ABD ve diğer potansiyel koalisyon uçakları ve varlıklarının Türkiye'de konuşlanması olanağından da faydalandığını hatırlatan Bass, söz konusu varlıkların Suriye'deki hedeflere ulaşması için gereken zamanı büyük ölçüde kısaldığına ve böylelikle koalisyonun askeri harekatını yürütme kabiliyetinin arttığına işaret etti.

IŞİD OPERASYONU NEREDEN YÖNETİLİYOR?

Büyükelçisi Bass, operasyonel ayrıntılara girmeden şu bilgileri verdi:  Hava operasyonlarının genel koordinasyonu, Ortadoğu'da bulunan ABD Merkez Komutanlığı'na ait tesisten gerçekleştiriliyor. Ortaklar, koalisyona katılan ülkeler bu merkeze personel katkısında bulunuyorlar ve buna uygun teknoloji sayesinde koalisyonun tüm katılımcıları ve uçuş gerçekleştiren tüm uçaklar birbirleriyle irtibat halinde oluyor. Bu yolla, operasyonların güvenli, emniyetli ve sahada en fazla etkiyi yaratacak şekilde düzenlenmesini sağlıyoruz.

Elbette gerçekleştirdiğimiz diplomatik görüşmelerin ayrıntılarına açıkça girmiyoruz, ancak hem biz hem de koalisyonun diğer üyeleri, Esad rejiminin, kendisinin müdahale etmek istemediği bir terörist gruba karşılık vermek amacıyla Suriye hava sahasında faaliyetlerde bulunduğumuzu ve bu mücadeleyi yürütmek için söz konusu hava sahasında faaliyet göstermeye devam edeceğimizi anlamasını sağlamak için çeşitli önlemler aldık.
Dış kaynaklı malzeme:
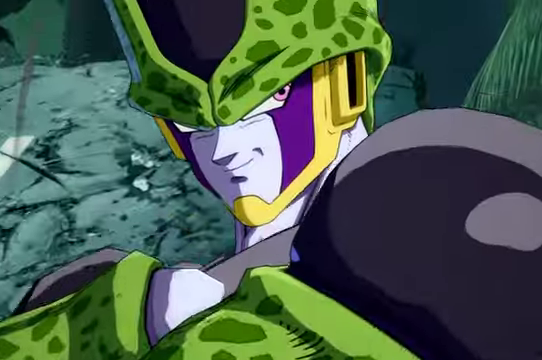
Gameplay with a controller (Xbox layout); each line is a JSON object with the inputs held at the frame after it (dt_ms = milliseconds from this image to that frame). "events" lists button and stick changes between this image and that frame as [ms after this image, input, new state], when the widget could be followed in between. Not read: L3 R1.
{"dt_ms": 500, "buttons": ["START"], "left_stick": "center", "right_stick": "center", "events": [[366, "START", "down"]]}
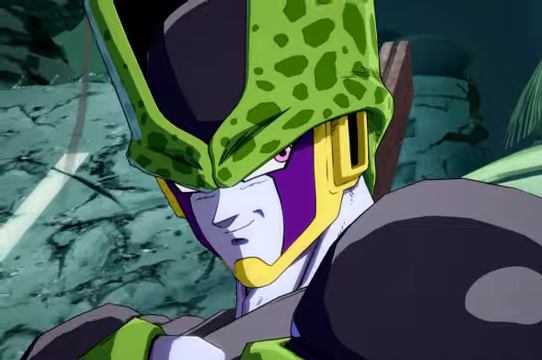
{"dt_ms": 500, "buttons": [], "left_stick": "center", "right_stick": "center", "events": [[66, "START", "up"], [233, "DPAD_LEFT", "down"], [400, "DPAD_LEFT", "up"]]}
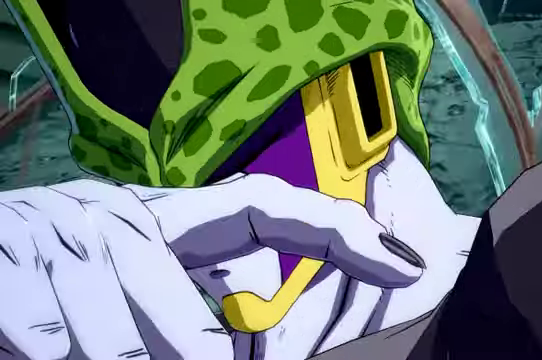
{"dt_ms": 500, "buttons": ["DPAD_LEFT"], "left_stick": "center", "right_stick": "center", "events": [[33, "left_stick", "down-left"], [133, "left_stick", "center"], [166, "A", "down"], [266, "A", "up"], [466, "DPAD_LEFT", "down"]]}
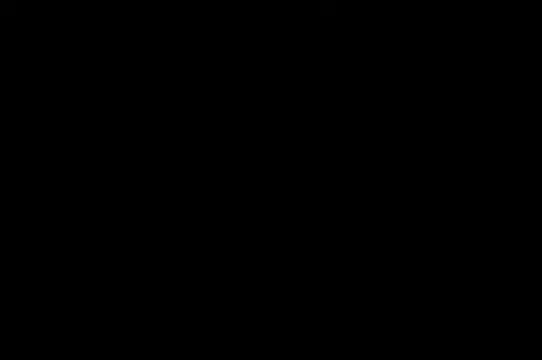
{"dt_ms": 500, "buttons": [], "left_stick": "center", "right_stick": "center", "events": [[100, "DPAD_LEFT", "up"]]}
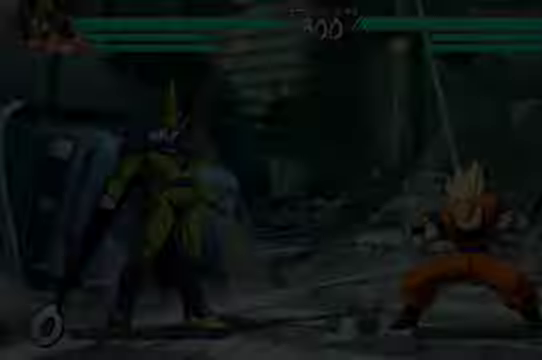
{"dt_ms": 500, "buttons": ["DPAD_LEFT"], "left_stick": "center", "right_stick": "center", "events": [[266, "DPAD_LEFT", "down"], [366, "DPAD_LEFT", "up"], [466, "DPAD_LEFT", "down"]]}
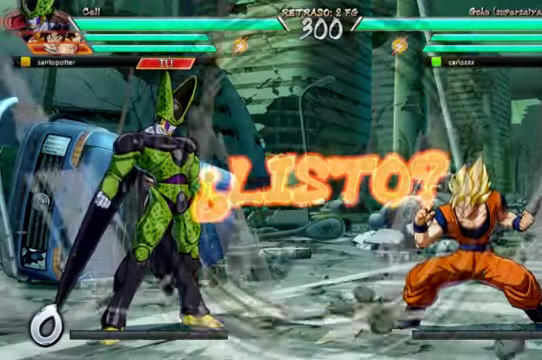
{"dt_ms": 500, "buttons": [], "left_stick": "center", "right_stick": "center", "events": [[33, "DPAD_LEFT", "up"]]}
Rejimin hava araçlarımızdan uzak durmasını bekliyoruz ve buna ilişkin olarak koalisyon hava araçlarını korumak adına almamız gereken önlemler var, ihtiyacımız olduğunda da bu önemleri kesinlikle alırız."

IŞİD'DEN ARINDIRILMIŞ BÖLGEYE KİM YERLEŞTİRİLECEK?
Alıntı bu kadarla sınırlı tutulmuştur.